Global Investment Roundups

Sterlite Buys Asarco’s U.S. Copper Mines; Petrobras Award Tupi Rig Contracts; Russian Inflation to Hit 14% in 2008; South Korean Economy Outpaces Estimates; Toyota Sees U.S. Consumers Braking; Manufacturing Inches Up; NetSuite Snaps Up OpenAir

  • India’s largest copper and zinc producer, Sterlite Industries Ltd. (ADR:SLT), agreed to buy assets of recently bankrupted miner Asarco LLC for $2.6 billion, Bloomberg reported. Asarco has three copper mines, a smelter and refinery Asarco is the third-largest copper maker in the U.S., producing 235,000 tons in 2007, and Sterlite said it plans to make it the largest.
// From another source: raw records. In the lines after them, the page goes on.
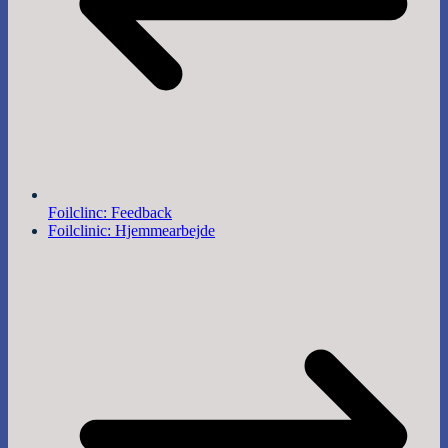
Foilclinc: Feedback
Foilclinic: Hjemmearbejde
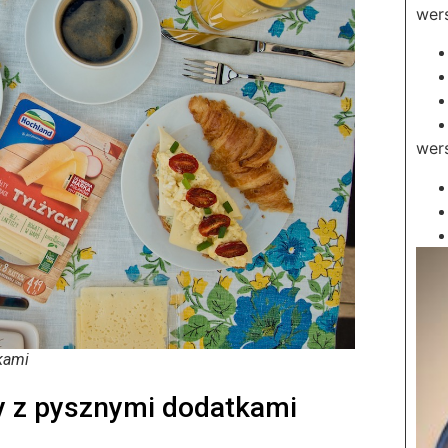
wer
wers
kami
y z pysznymi dodatkami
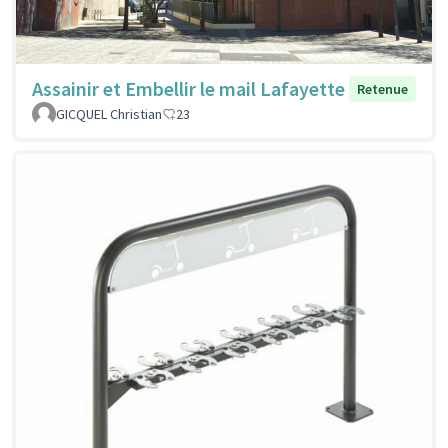
Assainir et Embellir le mail Lafayette
Retenue
GICQUEL Christian
23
  • Petroleo Brasileiro SA (ADR:PBR), better known as Petrobras, doled out six-year deepwater oil rigging contracts to Scorpion Offshore Ltd. and Sevan Marine ASA. The rigs are for Petrobras’ November discover of the Tupi field, which hold between 5 million and 8 million barrels of oil, but underneath as much as 3,000 meters of water, Bloomberg reported.
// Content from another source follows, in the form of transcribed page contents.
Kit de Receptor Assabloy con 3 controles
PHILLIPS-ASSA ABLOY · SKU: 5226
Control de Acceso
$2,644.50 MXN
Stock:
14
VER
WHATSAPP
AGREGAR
  • Russia's inflation rate could reach 14% by the end of the year, the head of the International Monetary Fund said yesterday (Monday). “Inflationary pressures are likely to remain high,” Poul Thomsen said in a statement. “Absent policy changes aimed at slowing growth in demand, we expect inflation to be running at about 14% by end-2008.”
  • South Korea has raised its first-quarter growth estimate from 0.7% to 0.8% from the previous quarter, The Associated Press reported. The economy grew 5.8% in the January-March quarter year-over-year, beating the April estimate of 5.7%, the Bank of Korea said on its web site. South Korea, Asia’s fourth largest economy, expanded by 5% in 2007.
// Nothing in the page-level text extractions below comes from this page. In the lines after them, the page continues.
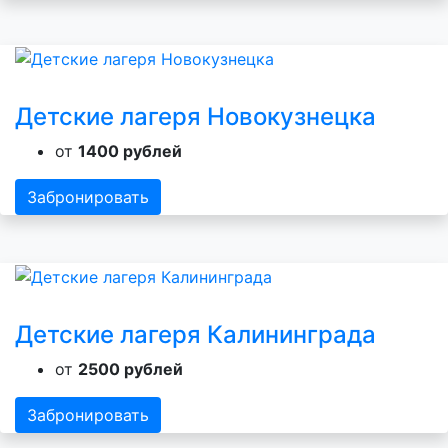
Детские лагеря Новокузнецка
от
1400 рублей
Забронировать
Детские лагеря Калининграда
от
2500 рублей
Забронировать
  • Toyota Motor Corp. (ADR: TM) may downgrade its U.S. sales forecast to account for a bleak outlook for pick-up trucks and other big vehicles, the Financial Times reported yesterday (Monday). Katsuaki Watanabe, Toyota’s president, told the FT that while the company hoped to make up for the lost truck and sport utility vehicle sales by selling more smaller cars including its Prius hybrid, he was “not sure” this would be enough to offset the drop in large vehicle sales. The company, which is America’s second top-selling carmaker and the global sales leader in the first quarter, originally planned to sell just over 2.64 million vehicles in the U.S. market this year.
  • Standard & Poor’s did the financial services sector no favors yesterday (Monday) when it cut the credit ratings on a number of major U.S. securities firms including Lehman Brothers Inc. (LEH), Merrill Lynch & Co. Inc. (MER), and Morgan Stanley (MS). “The outlooks on the large financial institutions sector in the U.S. are now predominantly negative,” the credit rating agency said in a statement. Financial institutions have already written down over $350 billion in subprime mortgage related losses globally and S&P said they face more write-offs, Reuters reported.
  • The Institute for Supply Management’s Manufacturing Survey increased 1.0 to 49.6 in May, its highest level since January. The bulk of the increase was due to strong exports fueled by a weak dollar. “Manufacturing may not be growing, but it is not falling apart either,” Joel Naroff, president and chief economist of Naroff Economic Advisors Inc. said yesterday (Monday) in a note to clients.
  • Business software firm NetSuite Inc. (N) announced yesterday (Monday) that it intends to purchase privately held OpenAir Inc. for $26 million in cash, Forbes reported. The acquisition could cause a 1-cent to 2-cent quarterly loss in the short-term, but should help NetSuite to speed development of products aimed at professional service companies.